§ Provided entries:
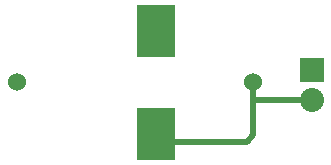
<source format=gbr>
G04 #@! TF.FileFunction,Copper,L2,Bot,Signal*
%FSLAX46Y46*%
G04 Gerber Fmt 4.6, Leading zero omitted, Abs format (unit mm)*
G04 Created by KiCad (PCBNEW 4.0.2-stable) date Saturday, September 17, 2016 'PMt' 12:44:10 PM*
%MOMM*%
G01*
G04 APERTURE LIST*
%ADD10C,0.100000*%
%ADD11R,3.299460X4.500880*%
%ADD12C,1.524000*%
%ADD13R,2.032000X2.032000*%
%ADD14O,2.032000X2.032000*%
%ADD15C,0.500000*%
G04 APERTURE END LIST*
D10*
D11*
X142240000Y-95166180D03*
X142240000Y-103969820D03*
D12*
X150490000Y-99568000D03*
X130490000Y-99568000D03*
D13*
X155448000Y-98552000D03*
D14*
X155448000Y-101092000D03*
D15*
X150490000Y-99568000D02*
X150490000Y-104018000D01*
X150490000Y-104018000D02*
X149938740Y-104569260D01*
X149938740Y-104569260D02*
X142240000Y-104569260D01*
X155448000Y-101092000D02*
X150622000Y-101092000D01*
X150490000Y-100960000D02*
X150490000Y-99568000D01*
X150622000Y-101092000D02*
X150490000Y-100960000D01*
M02*

</source>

§ Problem to work on: A complete and exact copy of the records is required. Exclude the pictures.

§ Task output:
<source format=gbr>
G04 #@! TF.FileFunction,Copper,L2,Bot,Signal*
%FSLAX46Y46*%
G04 Gerber Fmt 4.6, Leading zero omitted, Abs format (unit mm)*
G04 Created by KiCad (PCBNEW 4.0.2-stable) date Saturday, September 17, 2016 'PMt' 12:44:10 PM*
%MOMM*%
G01*
G04 APERTURE LIST*
%ADD10C,0.100000*%
%ADD11R,3.299460X4.500880*%
%ADD12C,1.524000*%
%ADD13R,2.032000X2.032000*%
%ADD14O,2.032000X2.032000*%
%ADD15C,0.500000*%
G04 APERTURE END LIST*
D10*
D11*
X142240000Y-95166180D03*
X142240000Y-103969820D03*
D12*
X150490000Y-99568000D03*
X130490000Y-99568000D03*
D13*
X155448000Y-98552000D03*
D14*
X155448000Y-101092000D03*
D15*
X150490000Y-99568000D02*
X150490000Y-104018000D01*
X150490000Y-104018000D02*
X149938740Y-104569260D01*
X149938740Y-104569260D02*
X142240000Y-104569260D01*
X155448000Y-101092000D02*
X150622000Y-101092000D01*
X150490000Y-100960000D02*
X150490000Y-99568000D01*
X150622000Y-101092000D02*
X150490000Y-100960000D01*
M02*

</source>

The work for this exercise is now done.